Amüsiert lehnte sich unser Lehrer zurück. „Ich bin Arthur Laslo."

„Das weiß ich selbst! Ich will wissen, wer sie wirklich sind. Nicht ihren Namen", erklärte David, der seine Unsicherheit, welche durch die Ungewissheit ausgelöst wurde, nicht länger verstecken konnte.

Doch Herr Laslo ließ sich nichts sagen. „Alles zu seiner Zeit, kleiner Waldmensch, nur so viel, ihr werdet es noch bereuen, dass ihr uns in die Quere gekommen seid", drohte er mit dunkler Stimme und sein Schwert Tattoo verzog sich, als er seine Arme anspannte.

„Uns?", warf ich ein und beugte mich etwas weiter vor.
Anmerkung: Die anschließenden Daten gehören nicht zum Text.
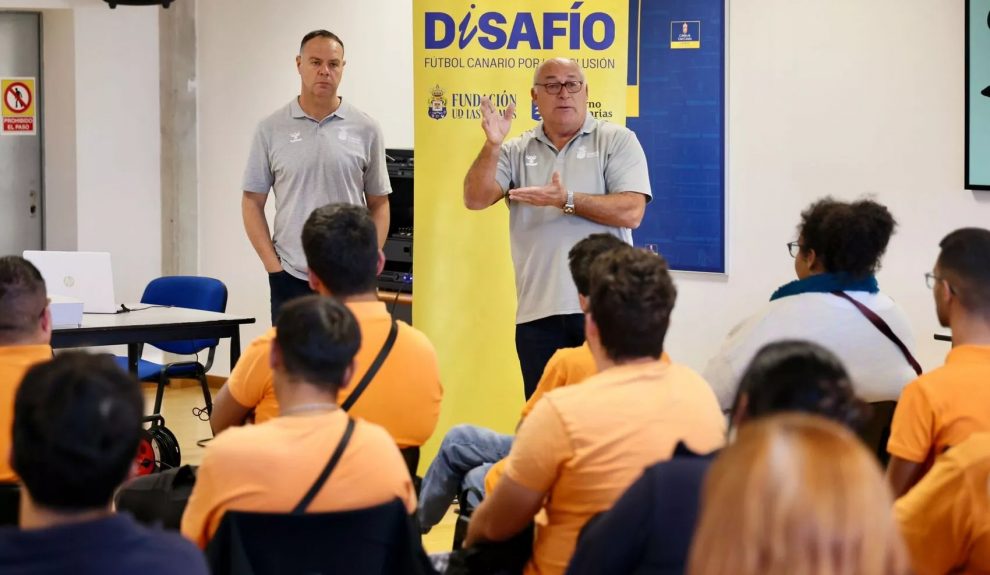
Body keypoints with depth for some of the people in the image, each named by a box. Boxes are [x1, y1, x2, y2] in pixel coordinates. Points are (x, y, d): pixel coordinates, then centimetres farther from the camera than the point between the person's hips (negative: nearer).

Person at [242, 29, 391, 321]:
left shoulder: (366, 129, 3)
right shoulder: (271, 129, 3)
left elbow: (379, 203, 8)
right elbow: (252, 201, 5)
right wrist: (272, 263, -4)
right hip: (291, 277, 0)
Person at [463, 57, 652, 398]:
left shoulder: (617, 142, 2)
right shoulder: (516, 152, 12)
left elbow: (631, 212, -10)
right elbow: (475, 199, 0)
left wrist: (567, 200, -15)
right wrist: (492, 145, -12)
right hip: (538, 311, 3)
Er grinste schief. „Ja uns, ihr dürftet doch eure lieben Nachbarn schon kennengelernt haben. Keine Ahnung, was euch Malcom erzählt hat, aber der eigentliche Grund, warum wir uns nicht leiden können, liegt viel weiter zurück."

„Diese ganze Geheimniskrämerei geht mir gewaltig auf den Zahn", fauchte David. „Sagen sie uns einfach was sie wollen!"

„So einfach ist das nicht", erklärte er und holte einige Blätter aus seiner Tasche. „Denn wäre es das, dann würden wir uns nicht mehr bekriegen und die Clans hätten Frieden." Er umrundete seinen Tisch und blieb vor David stehen, der immer noch stand. „Doch vorerst sollten sie ihre Aufgaben machen."

Nachdrücklich sah er seinen Gegenüber an und nach kurzem Zögern setzte sich David.

Auch ich sah auf den Tisch. Die Aufgaben an sich interessierten mich nicht im Geringsten. Meine Konzentration war schon lange weg. Stattdessen stellte ich mir Fragen über Fragen und die Befürchtung, dass alles von vorne losgehen würde, wurde immer größer.